Copy everything from the start of the lines down to the line containing "lanma oranları daha", swapping "Heilbronn" for "Stuttgart" and leaving every other word untouched.

(Beginning of Provided records)

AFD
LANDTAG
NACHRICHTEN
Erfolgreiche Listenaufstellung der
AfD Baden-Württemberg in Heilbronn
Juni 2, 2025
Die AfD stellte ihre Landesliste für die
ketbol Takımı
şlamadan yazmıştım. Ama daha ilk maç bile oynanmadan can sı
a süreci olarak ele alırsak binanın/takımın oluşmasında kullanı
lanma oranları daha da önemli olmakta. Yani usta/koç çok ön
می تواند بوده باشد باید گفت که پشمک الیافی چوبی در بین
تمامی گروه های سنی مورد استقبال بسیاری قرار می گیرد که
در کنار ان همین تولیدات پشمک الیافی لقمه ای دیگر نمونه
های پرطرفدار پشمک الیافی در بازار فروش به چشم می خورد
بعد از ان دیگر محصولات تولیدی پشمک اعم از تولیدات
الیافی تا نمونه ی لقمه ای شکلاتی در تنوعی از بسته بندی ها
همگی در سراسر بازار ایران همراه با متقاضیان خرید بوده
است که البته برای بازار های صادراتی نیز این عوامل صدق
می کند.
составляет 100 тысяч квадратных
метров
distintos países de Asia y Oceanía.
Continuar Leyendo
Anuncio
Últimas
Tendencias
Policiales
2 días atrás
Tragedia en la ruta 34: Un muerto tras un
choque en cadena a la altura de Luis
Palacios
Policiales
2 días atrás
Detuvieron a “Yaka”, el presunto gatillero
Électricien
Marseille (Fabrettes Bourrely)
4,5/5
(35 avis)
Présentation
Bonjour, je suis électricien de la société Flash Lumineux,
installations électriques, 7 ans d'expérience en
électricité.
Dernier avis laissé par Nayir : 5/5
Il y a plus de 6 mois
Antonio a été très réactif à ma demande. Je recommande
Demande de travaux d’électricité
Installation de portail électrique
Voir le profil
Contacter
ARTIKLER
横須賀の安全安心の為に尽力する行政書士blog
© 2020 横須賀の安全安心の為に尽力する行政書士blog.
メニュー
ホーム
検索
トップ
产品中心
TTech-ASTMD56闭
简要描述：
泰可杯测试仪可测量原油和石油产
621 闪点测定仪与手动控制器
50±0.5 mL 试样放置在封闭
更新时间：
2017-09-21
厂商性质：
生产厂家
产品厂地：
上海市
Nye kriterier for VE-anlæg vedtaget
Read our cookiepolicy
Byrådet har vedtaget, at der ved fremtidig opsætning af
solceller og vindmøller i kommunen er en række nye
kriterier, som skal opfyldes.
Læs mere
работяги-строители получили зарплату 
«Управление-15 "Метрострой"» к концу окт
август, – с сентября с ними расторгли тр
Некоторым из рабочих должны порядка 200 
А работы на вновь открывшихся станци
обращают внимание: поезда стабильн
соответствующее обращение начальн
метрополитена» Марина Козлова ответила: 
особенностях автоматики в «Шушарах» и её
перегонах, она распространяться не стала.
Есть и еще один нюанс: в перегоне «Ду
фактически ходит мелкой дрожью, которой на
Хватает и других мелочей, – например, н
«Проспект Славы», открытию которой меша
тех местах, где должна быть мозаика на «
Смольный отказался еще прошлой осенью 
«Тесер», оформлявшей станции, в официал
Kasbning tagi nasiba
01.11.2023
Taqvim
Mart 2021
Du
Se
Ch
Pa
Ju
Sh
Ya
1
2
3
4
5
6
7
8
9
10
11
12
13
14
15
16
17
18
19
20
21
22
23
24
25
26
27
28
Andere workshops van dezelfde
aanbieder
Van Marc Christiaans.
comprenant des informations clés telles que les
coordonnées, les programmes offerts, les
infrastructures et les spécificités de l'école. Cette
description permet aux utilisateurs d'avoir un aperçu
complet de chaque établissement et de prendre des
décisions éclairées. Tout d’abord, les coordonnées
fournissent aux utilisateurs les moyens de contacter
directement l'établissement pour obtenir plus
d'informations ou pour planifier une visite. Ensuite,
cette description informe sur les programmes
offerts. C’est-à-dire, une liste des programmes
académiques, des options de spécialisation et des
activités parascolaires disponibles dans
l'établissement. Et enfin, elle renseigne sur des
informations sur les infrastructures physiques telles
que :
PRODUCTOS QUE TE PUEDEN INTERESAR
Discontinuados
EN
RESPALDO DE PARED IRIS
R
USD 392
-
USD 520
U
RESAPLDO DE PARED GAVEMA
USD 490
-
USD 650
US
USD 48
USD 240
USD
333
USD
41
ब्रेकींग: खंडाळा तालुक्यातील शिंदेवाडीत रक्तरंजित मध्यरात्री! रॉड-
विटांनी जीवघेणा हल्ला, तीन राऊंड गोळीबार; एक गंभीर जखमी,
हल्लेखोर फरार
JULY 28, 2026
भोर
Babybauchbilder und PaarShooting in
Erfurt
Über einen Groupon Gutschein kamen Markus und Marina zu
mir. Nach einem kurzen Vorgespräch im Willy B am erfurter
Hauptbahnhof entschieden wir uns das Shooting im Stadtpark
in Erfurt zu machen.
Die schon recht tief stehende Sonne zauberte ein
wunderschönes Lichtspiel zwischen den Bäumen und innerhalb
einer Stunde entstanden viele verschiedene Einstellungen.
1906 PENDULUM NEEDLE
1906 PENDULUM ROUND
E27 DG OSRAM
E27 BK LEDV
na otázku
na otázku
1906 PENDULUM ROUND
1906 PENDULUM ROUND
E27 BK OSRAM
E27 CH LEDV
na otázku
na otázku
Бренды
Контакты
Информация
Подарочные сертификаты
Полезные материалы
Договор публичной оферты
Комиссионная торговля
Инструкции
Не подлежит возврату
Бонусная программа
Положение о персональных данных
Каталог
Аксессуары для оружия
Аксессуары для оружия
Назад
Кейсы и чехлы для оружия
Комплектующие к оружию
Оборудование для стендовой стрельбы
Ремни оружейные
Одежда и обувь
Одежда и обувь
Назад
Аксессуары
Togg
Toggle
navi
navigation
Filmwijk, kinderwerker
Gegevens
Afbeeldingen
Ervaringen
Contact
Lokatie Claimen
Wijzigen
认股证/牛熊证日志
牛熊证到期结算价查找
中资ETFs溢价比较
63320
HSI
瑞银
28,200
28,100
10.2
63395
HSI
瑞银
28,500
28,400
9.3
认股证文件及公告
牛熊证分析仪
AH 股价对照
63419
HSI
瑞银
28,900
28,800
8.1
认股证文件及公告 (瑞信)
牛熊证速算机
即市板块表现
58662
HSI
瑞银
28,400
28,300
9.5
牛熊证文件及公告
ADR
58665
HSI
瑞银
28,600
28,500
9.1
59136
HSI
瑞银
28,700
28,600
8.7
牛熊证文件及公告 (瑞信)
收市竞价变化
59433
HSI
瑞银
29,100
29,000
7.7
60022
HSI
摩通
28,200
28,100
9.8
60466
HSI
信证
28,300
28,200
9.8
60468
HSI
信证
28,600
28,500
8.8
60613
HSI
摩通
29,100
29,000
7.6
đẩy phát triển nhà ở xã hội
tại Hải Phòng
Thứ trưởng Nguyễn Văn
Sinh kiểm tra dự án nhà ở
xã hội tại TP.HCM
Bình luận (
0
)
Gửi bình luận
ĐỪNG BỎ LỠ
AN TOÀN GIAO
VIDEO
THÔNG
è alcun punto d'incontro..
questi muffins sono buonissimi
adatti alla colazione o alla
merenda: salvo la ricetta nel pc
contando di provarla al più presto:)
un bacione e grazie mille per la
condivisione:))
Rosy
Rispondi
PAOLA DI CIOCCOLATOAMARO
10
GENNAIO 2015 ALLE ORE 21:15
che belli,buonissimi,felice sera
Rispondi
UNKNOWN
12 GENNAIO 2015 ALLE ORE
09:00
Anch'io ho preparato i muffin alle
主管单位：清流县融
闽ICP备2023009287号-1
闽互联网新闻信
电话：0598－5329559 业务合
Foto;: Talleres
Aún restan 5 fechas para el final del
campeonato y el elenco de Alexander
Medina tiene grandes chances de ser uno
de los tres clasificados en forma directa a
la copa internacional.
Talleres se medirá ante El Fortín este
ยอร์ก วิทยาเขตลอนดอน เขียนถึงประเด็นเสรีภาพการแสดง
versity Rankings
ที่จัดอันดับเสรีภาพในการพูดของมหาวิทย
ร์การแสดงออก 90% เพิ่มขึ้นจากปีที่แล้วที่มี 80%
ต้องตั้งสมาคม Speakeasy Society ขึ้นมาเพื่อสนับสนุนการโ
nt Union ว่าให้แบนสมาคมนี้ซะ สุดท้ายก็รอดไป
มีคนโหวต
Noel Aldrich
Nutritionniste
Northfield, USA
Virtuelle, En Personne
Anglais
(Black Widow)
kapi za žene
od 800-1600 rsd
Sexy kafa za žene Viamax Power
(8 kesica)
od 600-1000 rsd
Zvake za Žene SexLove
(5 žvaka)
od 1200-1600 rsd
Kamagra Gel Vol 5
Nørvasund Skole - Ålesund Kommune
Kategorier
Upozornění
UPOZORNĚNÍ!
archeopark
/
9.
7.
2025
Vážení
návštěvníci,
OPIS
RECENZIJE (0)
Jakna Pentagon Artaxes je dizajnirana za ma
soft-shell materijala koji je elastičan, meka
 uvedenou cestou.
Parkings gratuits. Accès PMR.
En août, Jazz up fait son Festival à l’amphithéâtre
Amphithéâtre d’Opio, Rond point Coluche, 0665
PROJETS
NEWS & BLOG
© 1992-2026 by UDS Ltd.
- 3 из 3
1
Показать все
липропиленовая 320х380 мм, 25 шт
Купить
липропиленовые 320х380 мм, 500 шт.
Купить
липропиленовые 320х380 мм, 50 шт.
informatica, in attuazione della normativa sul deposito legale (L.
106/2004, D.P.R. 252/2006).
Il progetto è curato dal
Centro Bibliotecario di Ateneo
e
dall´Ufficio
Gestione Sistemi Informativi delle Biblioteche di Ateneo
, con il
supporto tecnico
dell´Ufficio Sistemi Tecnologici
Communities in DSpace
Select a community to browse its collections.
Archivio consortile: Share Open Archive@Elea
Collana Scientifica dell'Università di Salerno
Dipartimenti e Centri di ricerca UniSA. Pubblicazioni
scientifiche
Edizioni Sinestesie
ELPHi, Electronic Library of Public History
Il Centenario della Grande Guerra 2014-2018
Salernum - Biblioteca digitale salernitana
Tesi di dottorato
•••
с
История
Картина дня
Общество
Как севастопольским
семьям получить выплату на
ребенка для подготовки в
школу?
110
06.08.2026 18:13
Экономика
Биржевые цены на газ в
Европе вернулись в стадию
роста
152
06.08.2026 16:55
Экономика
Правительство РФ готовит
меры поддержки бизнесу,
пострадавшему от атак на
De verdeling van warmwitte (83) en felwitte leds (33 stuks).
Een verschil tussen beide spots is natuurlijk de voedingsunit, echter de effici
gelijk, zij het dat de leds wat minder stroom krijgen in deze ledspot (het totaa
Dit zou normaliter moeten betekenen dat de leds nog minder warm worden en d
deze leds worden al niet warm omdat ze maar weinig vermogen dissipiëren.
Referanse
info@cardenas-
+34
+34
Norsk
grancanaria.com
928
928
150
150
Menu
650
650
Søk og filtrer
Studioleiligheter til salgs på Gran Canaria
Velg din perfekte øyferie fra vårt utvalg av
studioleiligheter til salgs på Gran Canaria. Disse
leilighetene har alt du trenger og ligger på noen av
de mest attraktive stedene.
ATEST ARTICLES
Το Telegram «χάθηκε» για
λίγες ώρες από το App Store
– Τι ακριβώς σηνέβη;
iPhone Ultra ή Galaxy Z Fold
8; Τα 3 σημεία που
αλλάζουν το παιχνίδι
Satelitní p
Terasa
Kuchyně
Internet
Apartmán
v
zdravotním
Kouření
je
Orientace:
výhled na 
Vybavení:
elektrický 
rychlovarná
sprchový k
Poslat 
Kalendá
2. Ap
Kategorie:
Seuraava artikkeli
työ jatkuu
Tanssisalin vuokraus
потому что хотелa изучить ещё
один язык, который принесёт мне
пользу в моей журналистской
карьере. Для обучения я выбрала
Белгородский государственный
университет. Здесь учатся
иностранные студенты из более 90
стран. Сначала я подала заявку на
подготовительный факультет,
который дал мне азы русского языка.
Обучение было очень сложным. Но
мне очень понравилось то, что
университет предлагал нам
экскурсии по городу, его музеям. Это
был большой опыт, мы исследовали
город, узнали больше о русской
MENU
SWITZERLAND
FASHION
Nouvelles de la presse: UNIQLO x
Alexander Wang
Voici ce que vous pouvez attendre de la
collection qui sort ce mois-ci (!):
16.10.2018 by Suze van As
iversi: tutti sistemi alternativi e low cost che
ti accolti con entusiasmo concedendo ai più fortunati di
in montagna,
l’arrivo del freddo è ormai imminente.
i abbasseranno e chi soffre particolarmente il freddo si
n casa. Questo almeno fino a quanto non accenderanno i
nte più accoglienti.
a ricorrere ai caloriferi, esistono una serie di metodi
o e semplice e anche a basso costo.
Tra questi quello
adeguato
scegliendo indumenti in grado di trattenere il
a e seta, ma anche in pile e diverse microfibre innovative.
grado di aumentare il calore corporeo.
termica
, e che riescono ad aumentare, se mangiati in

(End of Provided records)

**Exercise output**
AFD
LANDTAG
NACHRICHTEN
Erfolgreiche Listenaufstellung der
AfD Baden-Württemberg in Stuttgart
Juni 2, 2025
Die AfD stellte ihre Landesliste für die
ketbol Takımı
şlamadan yazmıştım. Ama daha ilk maç bile oynanmadan can sı
a süreci olarak ele alırsak binanın/takımın oluşmasında kullanı
lanma oranları daha da önemli olmakta. Yani usta/koç çok ön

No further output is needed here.